The angle of projection of a projectile for which the horizontal range and maximum height are equal?
45 degrees.
What is the relationship between range and height of projectile?
The range of a projectile is influenced by both the initial velocity and launch angle, while the height of the projectile is affected by the launch angle and initial height. Increasing the launch angle typically decreases the range but increases the maximum height of the projectile.
What is the maximum height reached by a projectile shot straight up from the Earth's surface at a speed of 10000 km/hr?
The maximum height reached by a projectile shot straight up from the Earth's surface at a speed of 10000 km/hr is approximately 138.9 kilometers.
What is the maximum height reached by a projectile shot straight up from the Earth's surface at a speed of 8000 km/hr?

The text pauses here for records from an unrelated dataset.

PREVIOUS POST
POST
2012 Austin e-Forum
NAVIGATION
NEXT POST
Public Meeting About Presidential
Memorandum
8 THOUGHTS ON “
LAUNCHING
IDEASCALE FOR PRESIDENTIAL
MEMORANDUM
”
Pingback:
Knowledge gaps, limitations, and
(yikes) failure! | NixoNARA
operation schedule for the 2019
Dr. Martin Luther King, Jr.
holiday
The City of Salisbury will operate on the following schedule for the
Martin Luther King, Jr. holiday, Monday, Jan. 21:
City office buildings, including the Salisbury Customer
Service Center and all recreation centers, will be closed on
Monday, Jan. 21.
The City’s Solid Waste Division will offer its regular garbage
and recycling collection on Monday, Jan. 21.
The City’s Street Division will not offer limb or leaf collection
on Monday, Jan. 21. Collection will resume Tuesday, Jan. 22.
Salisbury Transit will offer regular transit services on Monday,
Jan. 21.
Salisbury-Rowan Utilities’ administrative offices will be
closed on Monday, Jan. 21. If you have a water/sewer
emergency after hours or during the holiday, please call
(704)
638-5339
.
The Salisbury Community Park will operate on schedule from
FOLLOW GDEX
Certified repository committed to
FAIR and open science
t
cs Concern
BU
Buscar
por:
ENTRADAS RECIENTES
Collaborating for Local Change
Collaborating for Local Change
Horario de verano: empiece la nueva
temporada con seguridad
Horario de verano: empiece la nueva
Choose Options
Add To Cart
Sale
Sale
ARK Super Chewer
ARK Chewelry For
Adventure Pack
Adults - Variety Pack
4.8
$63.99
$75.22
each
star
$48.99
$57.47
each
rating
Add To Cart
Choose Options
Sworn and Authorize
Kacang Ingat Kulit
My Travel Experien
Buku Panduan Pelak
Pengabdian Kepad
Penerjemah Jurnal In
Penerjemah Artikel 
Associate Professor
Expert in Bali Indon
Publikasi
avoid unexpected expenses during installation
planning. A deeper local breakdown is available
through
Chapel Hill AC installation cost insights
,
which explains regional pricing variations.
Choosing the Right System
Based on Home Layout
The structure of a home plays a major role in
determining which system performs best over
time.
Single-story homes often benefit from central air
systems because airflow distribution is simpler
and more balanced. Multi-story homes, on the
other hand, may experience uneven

The maximum height reached by a projectile shot straight up from the Earth's surface at a speed of 8000 km/hr is approximately 222.22 kilometers.
What is the maximum height reached by a projectile shot straight up from the Earth's surface at a speed of 9000 km/hr?
The maximum height reached by a projectile shot straight up from the Earth's surface at a speed of 9000 km/hr is approximately 225 kilometers.
How does the launch angle relate to the initial speed of the projectile?
The launch angle and initial speed of a projectile are both factors that determine the range and height of the projectile. A higher launch angle with the same initial speed will typically result in a longer range but lower maximum height. Conversely, a lower launch angle with the same initial speed will result in a shorter range but a higher maximum height.
What is the maximum height reached by a projectile shot straight up from the Earth's surface at a speed of 1.20104 km/hr?
The maximum height reached by a projectile shot straight up from the Earth's surface at a speed of 1.20 x 104 km/hr is approximately 72 kilometers.